**TO DO**
(1) Answer these questions from the post on smooth convex functions:
(a) What kind of norm is used throughout the post?
(b) Which person is the minimax theorem in the post credited to?
(c) In the definition of an interpolable function, what kind of set is I?
(2) Rewrite the post on smooth convex functions, everything from "On the other" down to "to Maurice Sion.", with "famous result" changed to "well-known result".

**SELECTED PASSAGE**
########

# Constructing an interpolated function for the class of smooth convex functions

Shuvomoy Das Gupta

November 22, 2021

In this blog, we study constructing interpolated function for $L$​​-smooth convex function due to Yoel Drori from [3].

Notation and notions. All norms are 2-norm in this blog. A function is $L$-smooth convex if and only

$\left(\forall x,y\in\mathbf{R}^{d}\right)\quad f(y)\geq f(x)+\langle\nabla f(x)\mid y-x\rangle+\frac{1}{2L}\|\nabla f(x)-\nabla f(y)\|^{2}.$

On the other hand, a function is $\mu$​-strongly convex if and only if

$\left(\forall x,y\in\mathbf{R}^{d}\right)\quad f(y)\geq f(x)+\langle\nabla f(x)\mid y-x\rangle+\frac{\mu}{2}\|f^{\prime}(x)-f^{\prime}(y)\|^{2},$

​ where $f^{\prime}(\cdot)$​​ denotes a subgradient of $f$​​ at $(\cdot)$​​. The set of all $L$​​-smooth convex functions on $\mathbf{R}^{d}$​​ is denoted by $\mathcal{F}_{0,L}(\mathbf{R}^{d})$​​, and the set of all $\mu$​​-strongly convex functions is denoted by $\mathcal{F}_{\mu,\infty}(\mathbf{R}^{d})$​​​.

### Sion's minimax theorem

We are going to use the famous result due to Maurice Sion.

## Theorem 1: Sion's minimax theorem Theorem

Let $X$ be a compact convex set (over which minimization will be performed) and $Y$ be a convex set in $\mathbf{R}^{d}$ (over which supremum will be computed). Suppose $g:X\times Y\to\mathbf{R}$ satisfies the following properties: (i) $g(x,\cdot)$ is upper-semicontinuous and quasi-concave on $Y$ for all $x\in X$, and (ii) $g(\cdot,y)$ is lower-semicontinuous and quasi-convex on $X$ for all $y\in Y$. Then we have

$\sup_{y\in Y}\min_{x\in X}g(x,y)=\min_{x\in X}\sup_{y\in Y}g(x,y).$

## Definition 1: Interpolable function. Definition

Suppose we are given the set of triplets $\{(x_{i},g_{i},f_{i})\}_{i\in I}\subseteq\mathbf{R}^{d}\times\mathbf{R}^{d}\times\mathbf{R}$​ where $I$​ is a finite index set. Let $\mathcal{F}(\mathbf{R}^d)$​ be some class of functions. Then the set $\{(x_{i},g_{i},f_{i} ) \}_{i\in I}$​ is $\mathcal{F}(\mathbf{R}^{d})$​-interpolable if and only if there exists a function $f\in\mathcal{F}(\mathbf{R}^{d})$​ such that for all $i\in I$​ we have $f_{i}=f(x_{i})$​ and $g_{i} \in \partial f(x_{i})$​.

########

Dataset records:
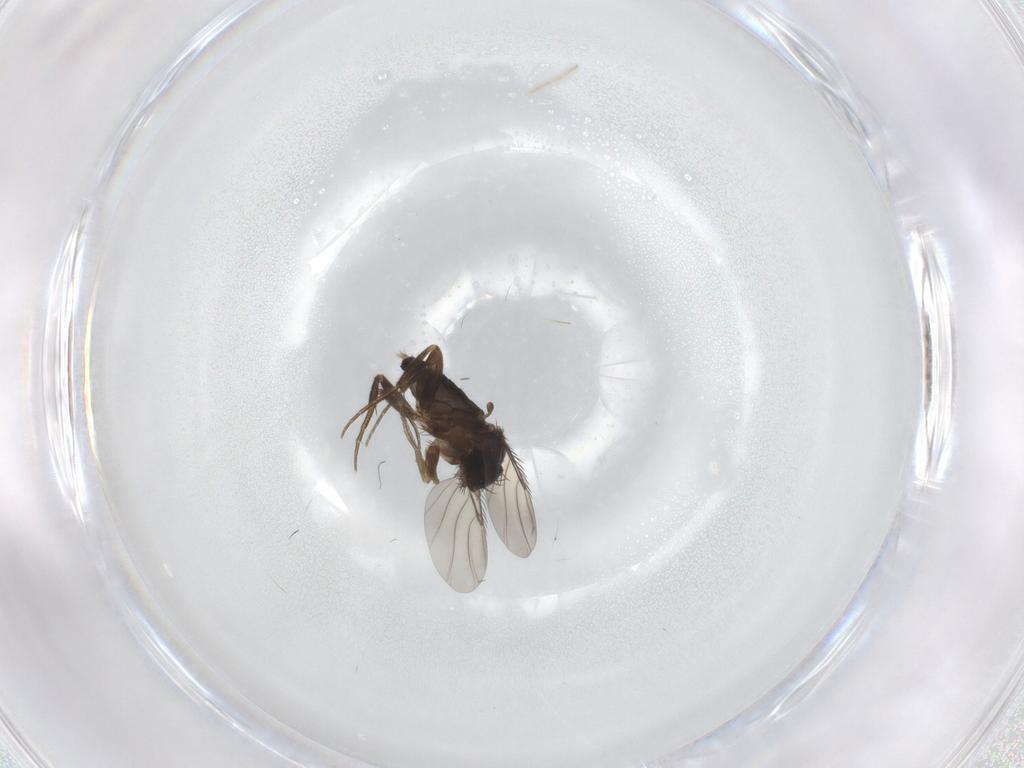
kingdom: Animalia
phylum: Arthropoda
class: Insecta
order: Diptera
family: Phoridae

########

**RESULTS**
(1)
(a) The 2-norm.
(b) Maurice Sion.
(c) A finite index set.

(2)
On the other hand, a function is $\mu$​-strongly convex if and only if

$\left(\forall x,y\in\mathbf{R}^{d}\right)\quad f(y)\geq f(x)+\langle\nabla f(x)\mid y-x\rangle+\frac{\mu}{2}\|f^{\prime}(x)-f^{\prime}(y)\|^{2},$

​ where $f^{\prime}(\cdot)$​​ denotes a subgradient of $f$​​ at $(\cdot)$​​. The set of all $L$​​-smooth convex functions on $\mathbf{R}^{d}$​​ is denoted by $\mathcal{F}_{0,L}(\mathbf{R}^{d})$​​, and the set of all $\mu$​​-strongly convex functions is denoted by $\mathcal{F}_{\mu,\infty}(\mathbf{R}^{d})$​​​.

### Sion's minimax theorem

We are going to use the well-known result due to Maurice Sion.